Comment
星ゆたか

星ゆたか

2 years ago

3.0


content

Mothering Sunday

Movies ・ 2021

Avg 3.3

2023.11.13 原作者グレアム・スウィフト氏(49年出生)が。“最良の想像的文学作品”に与えられる〈ホーンデン賞2016〉受賞した「Mothering Sunday」の映画化。 監督は女優としてキャリアスタートのエヴァ・ウッソン(77年出生)さん。 主演のオデッサ・ヤング(98年オーストリア出身)さんとジョシュ・オコナー(90年出生)さんのアップの表情と語りで映画が始まり。 絵画のようなイギリス風景、そして建物の中の端正な調度家具。 さらに登場人物の衣装(サンディ・パウエル嬢担当)。 そしてアカデミー賞受賞スターのコリン・ファース(60年出生)さんとオリヴィア・コールマン(74年出生)さんの顔を見て。
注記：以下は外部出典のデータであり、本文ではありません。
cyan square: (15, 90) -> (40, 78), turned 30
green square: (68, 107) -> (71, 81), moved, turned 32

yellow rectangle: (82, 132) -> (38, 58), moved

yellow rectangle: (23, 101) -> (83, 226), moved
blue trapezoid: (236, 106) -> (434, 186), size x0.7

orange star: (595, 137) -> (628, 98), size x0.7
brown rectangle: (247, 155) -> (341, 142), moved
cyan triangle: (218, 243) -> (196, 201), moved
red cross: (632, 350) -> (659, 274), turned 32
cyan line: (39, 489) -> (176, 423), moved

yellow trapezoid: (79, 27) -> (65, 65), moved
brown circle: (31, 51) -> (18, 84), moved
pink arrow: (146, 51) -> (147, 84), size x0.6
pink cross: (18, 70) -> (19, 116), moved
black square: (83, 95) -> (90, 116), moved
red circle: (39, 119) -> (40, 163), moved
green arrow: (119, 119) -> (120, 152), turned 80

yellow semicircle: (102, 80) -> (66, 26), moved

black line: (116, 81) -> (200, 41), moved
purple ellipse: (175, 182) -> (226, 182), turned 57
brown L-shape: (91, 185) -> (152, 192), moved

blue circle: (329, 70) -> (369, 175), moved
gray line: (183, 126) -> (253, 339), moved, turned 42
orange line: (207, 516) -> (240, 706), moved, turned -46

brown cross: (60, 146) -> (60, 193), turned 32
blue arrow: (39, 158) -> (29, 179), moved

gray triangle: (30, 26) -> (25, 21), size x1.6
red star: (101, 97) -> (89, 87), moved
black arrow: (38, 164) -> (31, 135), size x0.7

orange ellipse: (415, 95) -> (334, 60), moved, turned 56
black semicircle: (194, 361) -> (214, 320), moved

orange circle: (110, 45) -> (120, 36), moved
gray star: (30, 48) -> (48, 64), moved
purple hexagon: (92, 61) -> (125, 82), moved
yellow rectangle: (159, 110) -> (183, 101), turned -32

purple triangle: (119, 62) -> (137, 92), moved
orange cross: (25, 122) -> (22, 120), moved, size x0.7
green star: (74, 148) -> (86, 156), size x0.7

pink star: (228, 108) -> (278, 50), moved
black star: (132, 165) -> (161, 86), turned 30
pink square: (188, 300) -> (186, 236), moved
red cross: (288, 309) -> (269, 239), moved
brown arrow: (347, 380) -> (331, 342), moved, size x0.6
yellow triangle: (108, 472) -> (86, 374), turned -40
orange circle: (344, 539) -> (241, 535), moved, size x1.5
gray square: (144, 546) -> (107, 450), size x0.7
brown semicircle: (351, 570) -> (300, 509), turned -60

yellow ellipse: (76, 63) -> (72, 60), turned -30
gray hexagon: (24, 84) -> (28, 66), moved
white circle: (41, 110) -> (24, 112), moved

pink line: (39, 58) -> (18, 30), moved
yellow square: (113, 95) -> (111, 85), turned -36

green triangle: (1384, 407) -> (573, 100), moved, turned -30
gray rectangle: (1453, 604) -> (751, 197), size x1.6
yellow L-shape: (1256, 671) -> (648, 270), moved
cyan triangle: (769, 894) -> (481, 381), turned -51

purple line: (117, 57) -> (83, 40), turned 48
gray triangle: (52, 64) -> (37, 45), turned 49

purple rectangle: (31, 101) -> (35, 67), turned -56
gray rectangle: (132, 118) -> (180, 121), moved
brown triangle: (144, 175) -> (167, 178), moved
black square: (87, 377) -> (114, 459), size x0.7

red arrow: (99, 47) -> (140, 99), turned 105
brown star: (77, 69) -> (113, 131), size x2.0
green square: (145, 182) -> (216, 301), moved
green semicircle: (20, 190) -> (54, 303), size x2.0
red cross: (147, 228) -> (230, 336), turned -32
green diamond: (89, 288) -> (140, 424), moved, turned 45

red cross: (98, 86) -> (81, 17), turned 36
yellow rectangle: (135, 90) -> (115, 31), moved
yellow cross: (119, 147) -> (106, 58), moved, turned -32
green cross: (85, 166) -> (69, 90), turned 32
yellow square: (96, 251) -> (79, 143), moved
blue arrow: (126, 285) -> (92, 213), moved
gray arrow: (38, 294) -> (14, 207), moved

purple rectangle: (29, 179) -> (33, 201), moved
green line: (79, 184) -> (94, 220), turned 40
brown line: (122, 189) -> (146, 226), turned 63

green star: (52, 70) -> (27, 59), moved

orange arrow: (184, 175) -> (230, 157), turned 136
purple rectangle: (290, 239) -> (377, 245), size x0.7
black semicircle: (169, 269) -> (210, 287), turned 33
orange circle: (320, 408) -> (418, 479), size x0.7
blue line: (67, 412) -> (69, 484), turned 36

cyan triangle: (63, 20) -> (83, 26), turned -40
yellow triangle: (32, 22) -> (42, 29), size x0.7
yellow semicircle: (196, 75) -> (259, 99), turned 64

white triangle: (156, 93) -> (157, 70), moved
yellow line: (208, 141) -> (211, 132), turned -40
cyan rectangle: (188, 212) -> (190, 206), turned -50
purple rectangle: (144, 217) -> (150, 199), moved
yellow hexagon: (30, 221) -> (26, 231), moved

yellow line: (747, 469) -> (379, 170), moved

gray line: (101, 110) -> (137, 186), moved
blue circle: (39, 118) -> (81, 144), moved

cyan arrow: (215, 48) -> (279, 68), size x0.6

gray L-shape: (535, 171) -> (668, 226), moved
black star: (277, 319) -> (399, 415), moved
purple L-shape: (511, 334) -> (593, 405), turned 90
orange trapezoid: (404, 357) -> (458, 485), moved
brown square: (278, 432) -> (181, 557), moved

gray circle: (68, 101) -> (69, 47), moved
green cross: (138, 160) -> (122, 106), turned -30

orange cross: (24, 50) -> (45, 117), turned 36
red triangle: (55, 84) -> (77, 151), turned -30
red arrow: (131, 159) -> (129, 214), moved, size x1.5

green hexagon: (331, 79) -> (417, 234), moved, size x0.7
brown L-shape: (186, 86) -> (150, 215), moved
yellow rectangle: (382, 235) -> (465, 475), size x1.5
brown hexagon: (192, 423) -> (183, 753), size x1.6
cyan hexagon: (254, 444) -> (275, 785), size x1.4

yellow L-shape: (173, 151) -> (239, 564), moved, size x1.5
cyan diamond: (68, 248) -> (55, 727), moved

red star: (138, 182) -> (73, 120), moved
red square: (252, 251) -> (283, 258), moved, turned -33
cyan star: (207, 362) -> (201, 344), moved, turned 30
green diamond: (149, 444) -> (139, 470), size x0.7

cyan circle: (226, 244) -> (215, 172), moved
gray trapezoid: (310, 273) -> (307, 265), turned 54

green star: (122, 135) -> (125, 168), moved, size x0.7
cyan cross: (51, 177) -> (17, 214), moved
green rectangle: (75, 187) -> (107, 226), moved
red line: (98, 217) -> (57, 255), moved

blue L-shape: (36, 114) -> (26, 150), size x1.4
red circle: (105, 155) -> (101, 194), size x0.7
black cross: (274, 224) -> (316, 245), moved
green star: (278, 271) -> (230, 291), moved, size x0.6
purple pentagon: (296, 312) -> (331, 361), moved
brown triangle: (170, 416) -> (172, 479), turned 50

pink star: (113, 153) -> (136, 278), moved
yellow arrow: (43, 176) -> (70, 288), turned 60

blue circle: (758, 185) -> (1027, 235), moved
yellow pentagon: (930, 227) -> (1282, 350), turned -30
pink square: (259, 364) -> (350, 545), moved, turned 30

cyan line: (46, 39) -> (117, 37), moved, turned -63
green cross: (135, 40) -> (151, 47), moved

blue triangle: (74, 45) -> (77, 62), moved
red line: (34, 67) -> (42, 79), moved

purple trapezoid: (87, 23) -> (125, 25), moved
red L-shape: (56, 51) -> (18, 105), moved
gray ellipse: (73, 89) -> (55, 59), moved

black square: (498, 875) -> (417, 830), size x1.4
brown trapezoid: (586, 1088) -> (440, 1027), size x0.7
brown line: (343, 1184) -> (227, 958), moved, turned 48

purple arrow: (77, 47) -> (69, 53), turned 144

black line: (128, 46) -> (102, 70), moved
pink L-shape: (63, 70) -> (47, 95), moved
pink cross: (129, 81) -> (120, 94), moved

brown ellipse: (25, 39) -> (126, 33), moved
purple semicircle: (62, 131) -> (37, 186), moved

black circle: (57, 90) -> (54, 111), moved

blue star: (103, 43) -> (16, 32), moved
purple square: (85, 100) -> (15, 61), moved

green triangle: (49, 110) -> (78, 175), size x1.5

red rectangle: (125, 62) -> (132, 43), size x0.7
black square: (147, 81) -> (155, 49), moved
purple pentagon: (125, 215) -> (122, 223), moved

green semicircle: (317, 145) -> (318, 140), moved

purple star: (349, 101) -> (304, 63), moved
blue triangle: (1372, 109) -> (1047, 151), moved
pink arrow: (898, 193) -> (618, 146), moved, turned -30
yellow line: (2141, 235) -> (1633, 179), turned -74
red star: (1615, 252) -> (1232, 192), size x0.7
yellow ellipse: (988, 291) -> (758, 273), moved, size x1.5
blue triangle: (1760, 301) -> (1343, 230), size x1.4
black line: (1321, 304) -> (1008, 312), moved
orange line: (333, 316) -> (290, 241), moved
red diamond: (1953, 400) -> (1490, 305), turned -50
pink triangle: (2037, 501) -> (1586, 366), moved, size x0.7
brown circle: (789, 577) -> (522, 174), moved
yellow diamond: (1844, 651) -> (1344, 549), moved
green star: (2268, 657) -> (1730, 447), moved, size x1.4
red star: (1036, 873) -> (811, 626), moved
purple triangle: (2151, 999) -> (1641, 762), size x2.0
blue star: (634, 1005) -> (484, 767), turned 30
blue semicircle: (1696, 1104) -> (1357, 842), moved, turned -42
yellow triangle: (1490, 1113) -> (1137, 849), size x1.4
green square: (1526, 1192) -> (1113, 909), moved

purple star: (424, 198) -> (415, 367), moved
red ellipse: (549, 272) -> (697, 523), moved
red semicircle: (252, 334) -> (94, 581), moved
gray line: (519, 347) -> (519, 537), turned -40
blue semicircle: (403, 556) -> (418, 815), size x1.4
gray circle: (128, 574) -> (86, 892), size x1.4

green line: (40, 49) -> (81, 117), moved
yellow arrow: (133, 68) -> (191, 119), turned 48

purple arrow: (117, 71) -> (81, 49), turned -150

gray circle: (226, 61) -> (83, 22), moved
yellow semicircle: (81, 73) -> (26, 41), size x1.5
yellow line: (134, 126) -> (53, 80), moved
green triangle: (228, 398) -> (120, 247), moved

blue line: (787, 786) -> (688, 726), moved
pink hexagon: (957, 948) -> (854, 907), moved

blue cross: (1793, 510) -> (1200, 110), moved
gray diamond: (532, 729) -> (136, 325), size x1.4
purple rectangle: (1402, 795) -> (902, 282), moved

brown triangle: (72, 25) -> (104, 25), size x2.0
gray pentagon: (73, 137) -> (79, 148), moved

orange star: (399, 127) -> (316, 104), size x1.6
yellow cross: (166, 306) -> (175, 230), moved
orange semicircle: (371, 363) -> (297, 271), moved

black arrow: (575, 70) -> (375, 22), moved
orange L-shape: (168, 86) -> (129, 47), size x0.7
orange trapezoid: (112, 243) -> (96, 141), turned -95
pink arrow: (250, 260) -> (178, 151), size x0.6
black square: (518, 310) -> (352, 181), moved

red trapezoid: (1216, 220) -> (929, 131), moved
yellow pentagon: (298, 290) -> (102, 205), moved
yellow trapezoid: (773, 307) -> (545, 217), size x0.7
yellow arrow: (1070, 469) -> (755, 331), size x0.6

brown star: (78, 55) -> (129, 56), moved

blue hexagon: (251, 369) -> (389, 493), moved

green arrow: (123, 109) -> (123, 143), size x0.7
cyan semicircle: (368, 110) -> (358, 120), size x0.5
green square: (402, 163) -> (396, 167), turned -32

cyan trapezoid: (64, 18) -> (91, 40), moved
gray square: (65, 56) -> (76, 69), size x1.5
『この映画好きかも…』と始まって間もなく思えた。 1924年3月イギリス中のメイドが年に一度だけ里帰りできる〔母の日〕。 そんな取り決めがあったんですね。 第一次世界大戦後の時代です。 主人公のジェーンは孤児院あがりなので、メイド仲間のミリーを駅まで見送り。 自分は当主に『自転車で遠での散策』と言って。 実は少し前から家同士の付き合いのある、シェリンガム家のポールに呼び出されていた。 ポールは幼なじみのエマとの結婚が決まり、その祝いの昼食会を遅刻する気持ちでジェーンとの逢瀬を試みようとした。 メイドと跡取り息子の秘密の恋である。 この両家はどちらも二人の息子を戦争で亡くしていて。 シェリンガム家とニブン家の両親。 特に母親のその悲しみの受け止め方が違い。 オリヴィア・コールマン演じる母親は。 画面に登場した時から暗い悲しみの忍従の表情で。 この昼食会でポールが中々現れない事で、その日頃の悲しみを一気に爆発させる。 しかしその思いは両家と婚約者の両親の三家とも同じで。 何とか結婚の祝い事で悲しみを克服しようとしているのだ。 エマという女性はかつてポールの戦死した兄と恋仲でもあった。 劇の中盤に差し掛かるまでの昼前後の時間に。 これまでのジェーンとポールのなり染めの“過去”。 そしてその後作家になるジェーンの、それこそ二十代から四十代にかけての(後に愛し逢う黒人のドナルドとの)。 現時点からは“未来”の場面が、複雑に交互に入り乱れ描き進められていく。 そしてその後の、現時点のポールの劇的な運命の暗転を迎える。 ヒロインのオデッサ・ヤングさんは、この年齢の変化(20代から40代)を 特殊メイクで演じ分けていた。 そしてポールとジェーンの逢瀬の場面でも。 お互いの服を脱ぐ着る様子もじっくり、時の流れ(官能愛の極み)を“いとおしむ”かのように見せる。 また観客心理としては、何故かとても落ち着かないのが。 ジェーンがポールが遅れている昼 食会に出かけた後でも。 一糸まとわぬ裸のまま屋敷内を歩き回る場面だ。 ここは彼女の〈自由を求める心〉を大胆に表現した所であり。 またその後ニブン家の婦人に言われる言葉を。 《この身一つ、これから手に入れてゆくだけ、失うものは何もない、生まれた時に奪われていた。だから貴方は幸せよ。》 形容化しその意図を象徴させているのだろう。 そう思えば少し納得するが、私の性格から考えると。 この邸内の物色から簡単なつまみ食いまでするあたりは。 やっぱり服を着てからでしょう。 本題に戻ります。 彼女は人生において特に二人の男性との出逢いを上げていて。 二人目の黒人男性が脳腫瘍で亡くなる頃には。 『私に傑作を書かせるために愛する男が死ぬの。』と嘆くが。 ポールが現実とも幻想とも思える場面で語る言葉に。 『記憶を呼びお越し それを描写して自分のものにする そして言葉で再現する 君なら出来る やってくれよ 僕らのために 君のために…』があった。 作家という職業たる所以かも知れない。